● **What needs to be done**: Set down the full data below exactly as given, please.

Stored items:

----------

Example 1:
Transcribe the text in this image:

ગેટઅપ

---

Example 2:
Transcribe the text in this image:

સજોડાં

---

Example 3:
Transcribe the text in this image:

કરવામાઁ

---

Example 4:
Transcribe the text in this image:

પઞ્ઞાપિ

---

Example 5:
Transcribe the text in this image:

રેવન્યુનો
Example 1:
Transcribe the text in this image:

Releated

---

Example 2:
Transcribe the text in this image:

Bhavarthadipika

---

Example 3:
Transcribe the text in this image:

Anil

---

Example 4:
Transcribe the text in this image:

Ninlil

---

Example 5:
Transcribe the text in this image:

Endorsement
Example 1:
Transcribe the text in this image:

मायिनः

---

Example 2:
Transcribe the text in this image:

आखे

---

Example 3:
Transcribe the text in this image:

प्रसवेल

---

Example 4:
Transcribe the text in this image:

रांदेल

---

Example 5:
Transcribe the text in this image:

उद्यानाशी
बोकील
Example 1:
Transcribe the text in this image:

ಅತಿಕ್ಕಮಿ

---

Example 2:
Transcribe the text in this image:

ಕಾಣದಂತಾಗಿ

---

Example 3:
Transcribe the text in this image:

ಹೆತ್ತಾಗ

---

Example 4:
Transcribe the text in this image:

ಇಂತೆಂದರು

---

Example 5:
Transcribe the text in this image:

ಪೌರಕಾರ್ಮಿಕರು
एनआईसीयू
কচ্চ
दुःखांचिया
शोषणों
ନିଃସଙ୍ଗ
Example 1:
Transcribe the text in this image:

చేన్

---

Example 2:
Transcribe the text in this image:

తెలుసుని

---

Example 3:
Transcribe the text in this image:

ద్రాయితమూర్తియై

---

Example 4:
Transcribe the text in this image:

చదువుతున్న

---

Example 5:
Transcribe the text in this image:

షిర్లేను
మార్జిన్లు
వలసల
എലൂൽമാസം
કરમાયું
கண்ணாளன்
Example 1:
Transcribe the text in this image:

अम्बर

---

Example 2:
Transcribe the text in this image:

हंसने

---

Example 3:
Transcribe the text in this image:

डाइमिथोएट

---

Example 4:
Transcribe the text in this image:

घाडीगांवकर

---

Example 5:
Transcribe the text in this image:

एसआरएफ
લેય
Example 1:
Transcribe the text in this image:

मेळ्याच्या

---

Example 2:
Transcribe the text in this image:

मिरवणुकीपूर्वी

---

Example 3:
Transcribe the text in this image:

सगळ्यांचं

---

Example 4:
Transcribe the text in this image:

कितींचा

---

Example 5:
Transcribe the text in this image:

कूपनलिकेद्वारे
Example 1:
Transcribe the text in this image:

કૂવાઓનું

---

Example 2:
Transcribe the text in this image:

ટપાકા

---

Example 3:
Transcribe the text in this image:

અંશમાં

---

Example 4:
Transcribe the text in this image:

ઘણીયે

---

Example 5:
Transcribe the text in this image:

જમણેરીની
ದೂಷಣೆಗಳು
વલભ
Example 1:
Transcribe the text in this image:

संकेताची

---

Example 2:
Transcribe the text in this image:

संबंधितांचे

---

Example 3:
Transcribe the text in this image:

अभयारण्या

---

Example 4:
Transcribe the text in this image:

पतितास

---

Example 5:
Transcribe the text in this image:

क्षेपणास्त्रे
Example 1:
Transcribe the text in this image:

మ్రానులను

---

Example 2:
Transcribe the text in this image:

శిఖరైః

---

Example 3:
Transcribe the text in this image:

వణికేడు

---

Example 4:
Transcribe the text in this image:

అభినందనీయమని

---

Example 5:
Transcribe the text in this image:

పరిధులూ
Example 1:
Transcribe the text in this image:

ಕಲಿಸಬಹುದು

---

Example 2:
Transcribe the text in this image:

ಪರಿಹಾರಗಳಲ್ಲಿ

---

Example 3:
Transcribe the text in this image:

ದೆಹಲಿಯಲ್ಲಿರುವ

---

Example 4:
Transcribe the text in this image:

----------

● **Task response**:
Example 1:
Transcribe the text in this image:

ગેટઅપ

---

Example 2:
Transcribe the text in this image:

સજોડાં

---

Example 3:
Transcribe the text in this image:

કરવામાઁ

---

Example 4:
Transcribe the text in this image:

પઞ્ઞાપિ

---

Example 5:
Transcribe the text in this image:

રેવન્યુનો
Example 1:
Transcribe the text in this image:

Releated

---

Example 2:
Transcribe the text in this image:

Bhavarthadipika

---

Example 3:
Transcribe the text in this image:

Anil

---

Example 4:
Transcribe the text in this image:

Ninlil

---

Example 5:
Transcribe the text in this image:

Endorsement
Example 1:
Transcribe the text in this image:

मायिनः

---

Example 2:
Transcribe the text in this image:

आखे

---

Example 3:
Transcribe the text in this image:

प्रसवेल

---

Example 4:
Transcribe the text in this image:

रांदेल

---

Example 5:
Transcribe the text in this image:

उद्यानाशी
बोकील
Example 1:
Transcribe the text in this image:

ಅತಿಕ್ಕಮಿ

---

Example 2:
Transcribe the text in this image:

ಕಾಣದಂತಾಗಿ

---

Example 3:
Transcribe the text in this image:

ಹೆತ್ತಾಗ

---

Example 4:
Transcribe the text in this image:

ಇಂತೆಂದರು

---

Example 5:
Transcribe the text in this image:

ಪೌರಕಾರ್ಮಿಕರು
एनआईसीयू
কচ্চ
दुःखांचिया
शोषणों
ନିଃସଙ୍ଗ
Example 1:
Transcribe the text in this image:

చేన్

---

Example 2:
Transcribe the text in this image:

తెలుసుని

---

Example 3:
Transcribe the text in this image:

ద్రాయితమూర్తియై

---

Example 4:
Transcribe the text in this image:

చదువుతున్న

---

Example 5:
Transcribe the text in this image:

షిర్లేను
మార్జిన్లు
వలసల
എലൂൽമാസം
કરમાયું
கண்ணாளன்
Example 1:
Transcribe the text in this image:

अम्बर

---

Example 2:
Transcribe the text in this image:

हंसने

---

Example 3:
Transcribe the text in this image:

डाइमिथोएट

---

Example 4:
Transcribe the text in this image:

घाडीगांवकर

---

Example 5:
Transcribe the text in this image:

एसआरएफ
લેય
Example 1:
Transcribe the text in this image:

मेळ्याच्या

---

Example 2:
Transcribe the text in this image:

मिरवणुकीपूर्वी

---

Example 3:
Transcribe the text in this image:

सगळ्यांचं

---

Example 4:
Transcribe the text in this image:

कितींचा

---

Example 5:
Transcribe the text in this image:

कूपनलिकेद्वारे
Example 1:
Transcribe the text in this image:

કૂવાઓનું

---

Example 2:
Transcribe the text in this image:

ટપાકા

---

Example 3:
Transcribe the text in this image:

અંશમાં

---

Example 4:
Transcribe the text in this image:

ઘણીયે

---

Example 5:
Transcribe the text in this image:

જમણેરીની
ದೂಷಣೆಗಳು
વલભ
Example 1:
Transcribe the text in this image:

संकेताची

---

Example 2:
Transcribe the text in this image:

संबंधितांचे

---

Example 3:
Transcribe the text in this image:

अभयारण्या

---

Example 4:
Transcribe the text in this image:

पतितास

---

Example 5:
Transcribe the text in this image:

क्षेपणास्त्रे
Example 1:
Transcribe the text in this image:

మ్రానులను

---

Example 2:
Transcribe the text in this image:

శిఖరైః

---

Example 3:
Transcribe the text in this image:

వణికేడు

---

Example 4:
Transcribe the text in this image:

అభినందనీయమని

---

Example 5:
Transcribe the text in this image:

పరిధులూ
Example 1:
Transcribe the text in this image:

ಕಲಿಸಬಹುದು

---

Example 2:
Transcribe the text in this image:

ಪರಿಹಾರಗಳಲ್ಲಿ

---

Example 3:
Transcribe the text in this image:

ದೆಹಲಿಯಲ್ಲಿರುವ

---

Example 4:
Transcribe the text in this image:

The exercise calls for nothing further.